Very cool - So I stand corrected (somewhat). It is actually 3 horses - the first one centered in front of the other two.


----------



## Angel_Leaguer (Jun 13, 2008)

thanks for posting that... i wasnt sure what it was either


----------



## appylover31803 (Sep 18, 2007)

oh my gosh! If i trained all my guys to drive, I could do that! hehe

That is really cool though! Would love to see it in person


----------



## MirrorStage2009 (Sep 10, 2008)

Yep, tandem is two horses front to back (not abreast) and unicorn is two abreast and one in the lead. There's classes at the Friesian shows (tandem riding,too). I'd love to do it; both look awesome!!


----------



## my2geldings (Feb 18, 2008)

I love watching horses being driven and always had a curiosity for it but I think the gearing up of the harnesses etc, is what I wouldn't do well with.I'm to lazy :lol:

Are you wanting to start driving? Do you drive already?


----------



## Summer08 (Dec 5, 2008)

Has anyone had a chance to drive four abreast? or more? I drove by a farmer with six abreast working a field and was amazed at it. Even four is something to see, I found this pic online as an example. From what I do know of driving, its alot more fair to the horses than in line, since the weight is evenly distributed and you can see who's cheating, instead of leaving it to the rear horses to carry the bulk of the load.

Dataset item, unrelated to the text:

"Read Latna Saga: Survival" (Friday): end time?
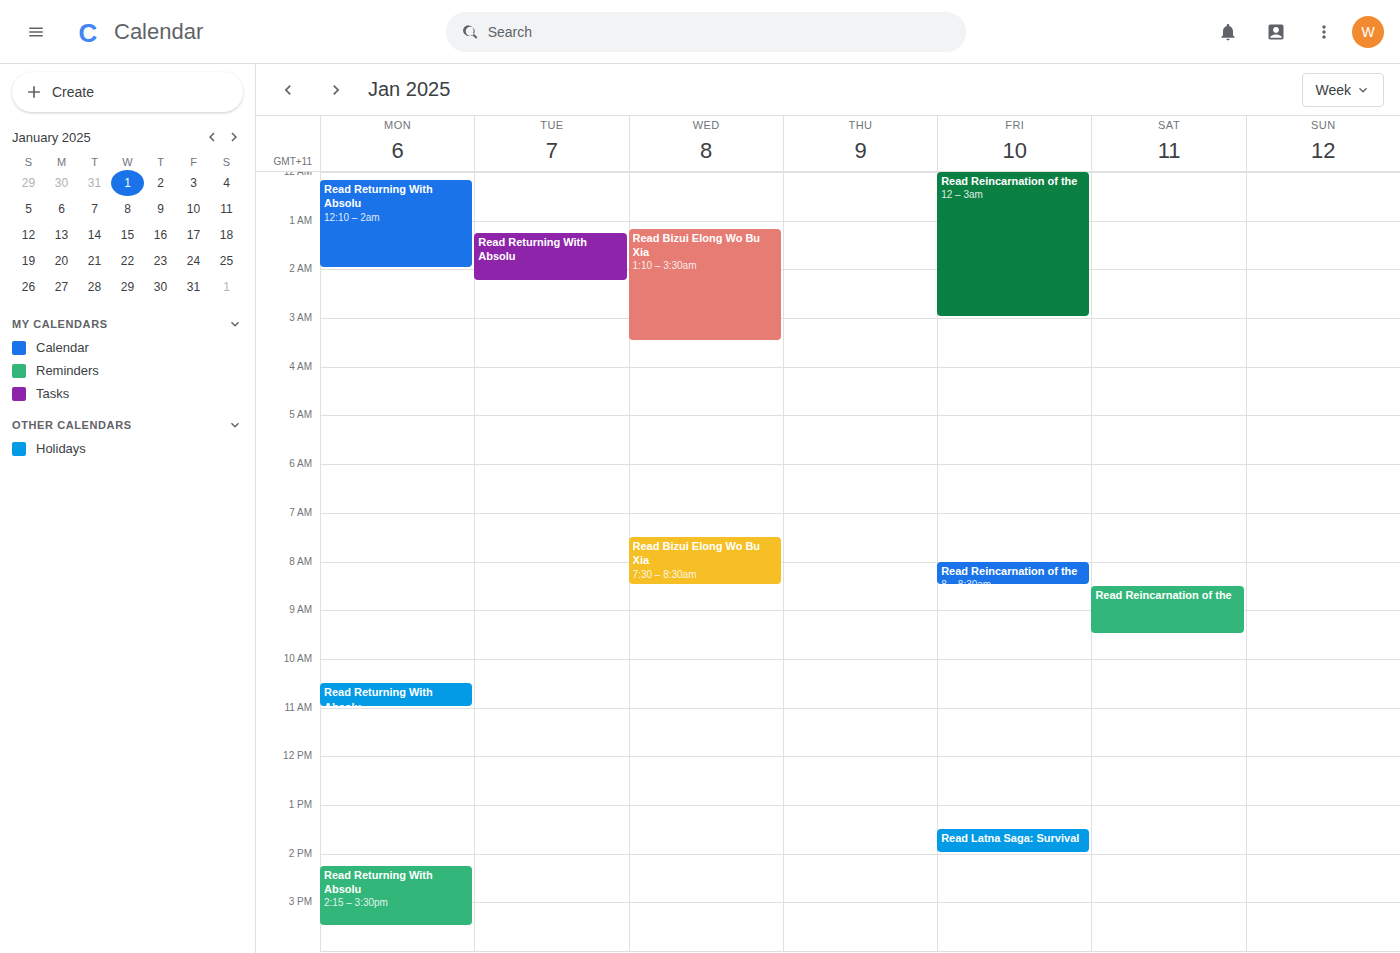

I'd love to learn more about the challenges of this, as I've only ever driven two at a time, anyone have any advice?


----------



## iridehorses (Oct 22, 2007)

When I lived in PA we used to go down to Lancaster County regularly and at planting or harvest time is was a common site to see the Amish using several large teams in a field.


----------



## Krysie1313 (Jan 5, 2009)

*Ive hooked these combos but never driven them*









This is kind of a upper view of a unicorn hitch, again there are two horses or a team in the "Wheel" and one "lead" horse out in front by him self this is my ex driving his parents hitch








this is what tandem looks like. I really cringe when this hitch is done because that lead horse out front can swing around and go where ever he wants very quickly you have to to have a very trust worthy lead horse. I borrowed this picture from a friends website this is Larry Barnes of Reno Nevada as I didnt have any pictures of tandem on my computer


----------